Over the past five years, Neil Marshall's The Descent has quickly become one of the most misspelled horror titles on internet message boards. That's a shame, because the film's much more than Decent. (Yeah, I know, that title card doesn't do it justice either, but if you enlarge it you can make out the whole title that the light is sweeping across.)
Sandwiched between the two ultra-macho flicks (Dog Soldiers and Doomsday) Marshall has made, The Descent is a girl's-night-out of terror in which a group of adventure-seeking outdoorswomen head into a dark and ominous series of caves, hoping to retreat from their problems, which includes the fact that one of the women, Sarah (Shauna McDonald), lost her husband and daughter in an accident a year earlier during another adventure. Leading the charge is the competitive Juno (Natalie Mendoza) and her "protegee" Holly (Nora-Jane Noone), who've secretly tricked Sarah and their friends into an unexplored series of caverns that they want to "discover" and name, of course.(Curiosity kills me here...How exactly does one choose a name for a series of caverns? Are there rules for it? If you had to name a series of caverns, what would you go with? Let me know in the comments, please! BTW, my choice is totally "The Overlook Caverns", because it's ironic and Shining-y.)
(On an unrelated note, if you're tired of this review right now, head over to Z for Zombies and check out Zach S.'s post on our latest Midnight Warriors topic, in which he lauds Clive Barker's Nightbreed. Then come back, please. So ends this commercial break.)
Meanwhile, things slowly get difficult for the group after a cave-in leaves them struggling to find their way back to daylight. And Sarah, still having trouble with some memories of her lost daughter, slowly becomes sure that the group is not alone. She's right, and the movie takes off down the survive-at-any-cost road from there.It's clear throughout the film that Marshall adores John Carpenter's 1982 classic The Thing, as The Descent even borrows from that film's musical score at some of its most tense moments. Like Carpenter did then, Marshall takes a lot of time to set up a network of realistic characters to face the terrors he has planned out. In both films the characters aren't extremely interesting - at least compared to what we're used to from genre cinema, where everyone has a back-story and a specialty" - which allows uncertainty to run wild in the viewer's mind. Any of these women are at risk at any moment in the film, and the fact that we have trouble identifying with each of them at times just adds to our concern that they might be the next to face a terrible fate.

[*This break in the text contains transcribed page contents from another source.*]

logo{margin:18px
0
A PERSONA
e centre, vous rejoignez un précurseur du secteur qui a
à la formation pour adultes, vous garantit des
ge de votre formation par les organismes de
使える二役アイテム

It is also extremely significant that all the characters who enter the cave are women. When Carpenter made The Thing with an all-male cast, it was expected that the group would act off of their need to present a "strong" male image to each other. By utilizing women and allowing them to be strong-willed and independent - traits generally reserved for "survivor girls" in horror films - Marshall fights against the stream. This again builds tension by making us believe that any of these characters are their own entity within the film, and not just a stereotype that's about to become a statistic on some gorehound's death-toll list.

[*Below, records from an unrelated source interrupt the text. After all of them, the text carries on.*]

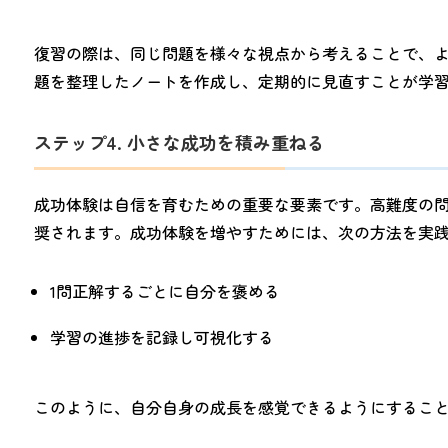
復習の際は、同じ問題を様々な視点から考えることで、
題を整理したノートを作成し、定期的に見直すことが学
ステップ4. 小さな成功を積み重ねる
成功体験は自信を育むための重要な要素です。高難度の
奨されます。成功体験を増やすためには、次の方法を実
1問正解するごとに自分を褒める
学習の進捗を記録し可視化する
このように、自分自身の成長を感覚できるようにするこ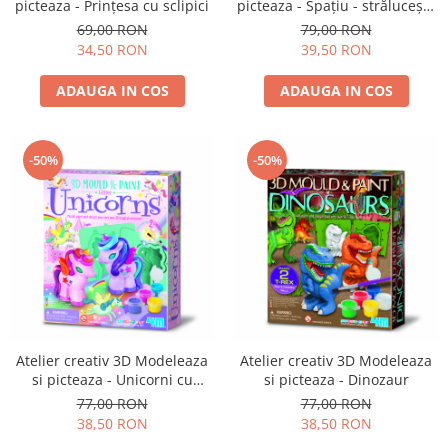
picteaza - Prințesa cu sclipici
picteaza - Spațiu - strălucește
în întuneric
69,00 RON
79,00 RON
34,50 RON
39,50 RON
ADAUGA IN COS
ADAUGA IN COS
-50%
-50%
Atelier creativ 3D Modeleaza
Atelier creativ 3D Modeleaza
si picteaza - Unicorni cu
si picteaza - Dinozaur
sclipici
77,00 RON
77,00 RON
38,50 RON
38,50 RON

When the fundamental dose of claustrophobia that comes with the setting syncs up with the tension these realistic characters bring to the plot, The Descent is capable of anything. Watching the film for my second time this evening, I found myself shocked more than once, and even had a good jump at one excellent reveal. And when the ending rolls around (By the way, if you saw this in an American theater or on TV and found the ending lacking, you NEED to check the Unrated version out...the ending that was originally intended exists only through it), The Descent will hopefully leave you feeling the same slew of emotions I received - primarily an excitement about seeing a rare film that really does pack a psychological and emotional punch.

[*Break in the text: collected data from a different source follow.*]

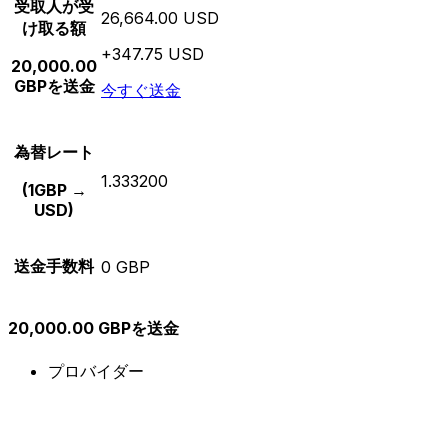
受取人が受
26,664.00 USD
け取る額
+347.75 USD
20,000.00
GBPを送金
今すぐ送金
為替レート
1.333200
(1GBP →
USD)
送金手数料
0 GBP
20,000.00 GBPを送金
プロバイダー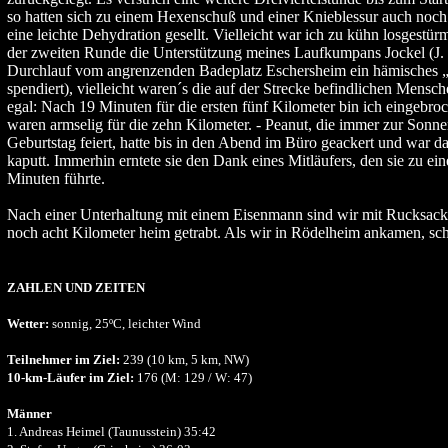
so hatten sich zu einem Hexenschuß und einer Knieblessur auch noch
eine leichte Dehydration gesellt. Vielleicht war ich zu kühn losgestürmt
der zweiten Runde die Unterstützung meines Laufkumpans Jockel (J. h
Durchlauf vom angrenzenden Badeplatz Eschersheim ein hämisches „
spendiert), vielleicht waren´s die auf der Strecke befindlichen Mensche
egal: Nach 19 Minuten für die ersten fünf Kilometer bin ich eingebr
waren armselig für die zehn Kilometer. - Peanut, die immer zur Son
Geburtstag feiert, hatte bis in den Abend im Büro geackert und war d
kaputt. Immerhin erntete sie den Dank eines Mitläufers, den sie zu ein
Minuten führte.
Nach einer Unterhaltung mit einem Eisenmann sind wir mit Rucksack
noch acht Kilometer heim getrabt. Als wir in Rödelheim ankamen, sc
ZAHLEN UND ZEITEN
Wetter:
sonnig, 25ºC, leichter Wind
Teilnehmer im Ziel:
239 (10 km, 5 km, NW)
10-km-Läufer im Ziel:
176 (M: 129 / W: 47)
Männer
1. Andreas Heimel (Taunusstein) 35:42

Though I may find myself gravitating toward Marshall's two popcorn films more often (which isn't a knock, Dog Soldiers and Doomsday are two entirely different kinds of beasts) than this one, The Descent is a reminder of exactly how a filmmaker can simplify terror by creating simple human characters and placing them in a dark place with a threat. In this case the result is one of the most intense chillers in recent memory; which doubles as the rare horror film that doesn't treat women like they belong in a kitchen. Bravo, Mr. Marshall.